To help direct any response to the damage caused by Sandy, Governor Andrew Cuomo has directed the New York Army and Air National Guard to mobilize in response to Hurricane Sandy.
Cuomo said the Guard will deploy up to 1,175 troops starting on Sunday. They’ll help local authorities respond to storm damage in New York City, Long Island, the Hudson Valley and the Southern Tier.
On Sunday, 200 New York Army National Guard soldiers were deployed to New York City. By 6pm Monday, Cuomo said 250 soldiers and 150 airmen would be in place on Long Island.
Another 200 soldiers will go on duty Monday at armories in Binghamton, Walton, and Horseheads in the Southern Tier. Statewide, another 150 soldiers and airmen will be mobilized to provide command and control and logistical support.
If forecasts hold, and especially if the storm surge coincides with high tide, the effects should be much more severe for the city said Klaus Jacob, a Columbia University researcher who has advised the city on coastal risks.
While the storm may not be the worst-case scenario, Jacob said he expected the subway system, as well as underground electrical systems and neighborhoods in Lower Manhattan, to be at least partially flooded.
Governor Cuomo said: ‘The transportation system is the lifeblood of the New York City region, and suspending all service is not a step I take lightly.

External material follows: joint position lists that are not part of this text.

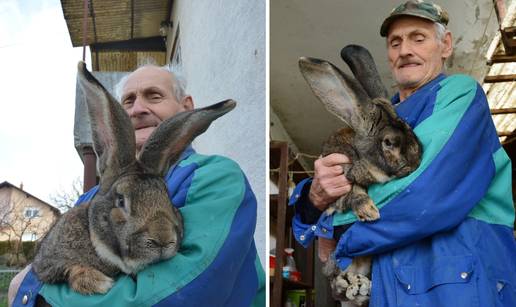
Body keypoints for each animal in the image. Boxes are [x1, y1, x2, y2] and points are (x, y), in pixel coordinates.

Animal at [298, 44, 424, 306]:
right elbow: (352, 192)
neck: (360, 155)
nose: (416, 162)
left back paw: (361, 287)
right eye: (389, 142)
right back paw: (351, 285)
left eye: (411, 129)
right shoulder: (339, 181)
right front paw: (369, 211)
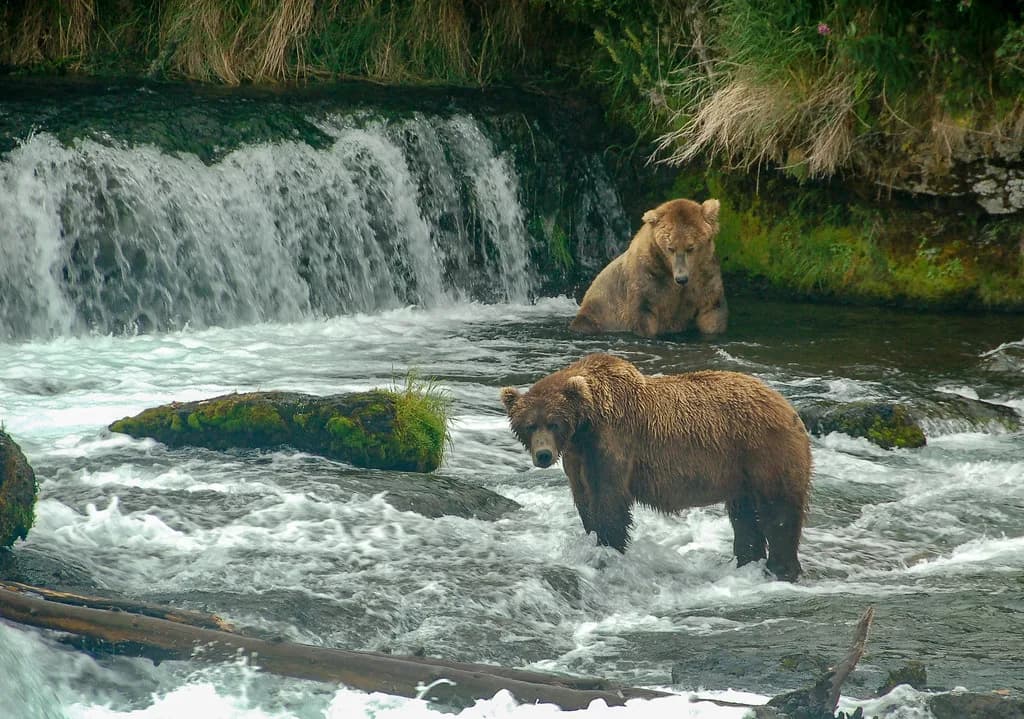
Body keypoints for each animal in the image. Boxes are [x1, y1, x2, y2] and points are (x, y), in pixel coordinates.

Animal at [500, 353, 811, 581]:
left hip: (765, 451)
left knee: (779, 511)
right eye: (530, 425)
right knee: (744, 516)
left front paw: (609, 548)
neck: (587, 423)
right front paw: (593, 538)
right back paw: (747, 562)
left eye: (553, 422)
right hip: (740, 472)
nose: (543, 454)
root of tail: (788, 406)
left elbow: (610, 500)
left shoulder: (614, 442)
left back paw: (783, 569)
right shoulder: (578, 456)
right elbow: (585, 500)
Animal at [569, 197, 727, 338]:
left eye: (690, 247)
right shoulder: (648, 276)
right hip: (598, 311)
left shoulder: (705, 276)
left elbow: (712, 310)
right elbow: (644, 313)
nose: (681, 278)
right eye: (670, 248)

‘But keeping New Yorkers safe is the first priority, and the best way to do that is to make sure they are out of harm’s way before gale-force winds can start wreaking havoc on trains and buses.’
The service is expected to resume operations about 12 hours after the storm ends, officials said at the news conference – which would put services on track to resume for Tuesday afternoon.
The Atlantic City Rail Line also suspended operations at 4pm Sunday due to the rapidly deteriorating weather conditions and the continued evacuation of Atlantic City.
The measures announced in New York City come as governors from North Carolina to Connecticut declared states of emergency ahead of Sandy’s arrival
As Hurricane Sandy trekked north from the Caribbean to meet two other powerful winter storms, experts said it didn’t matter how strong the storm was when it hit land.
‘This storm that is going to be impacting the mid-Atlantic and parts of the Northeast…is going to be destructive, historic, and unfortunately life threatening,’ AccuWeather’s Bernie Rayno said to ABC News.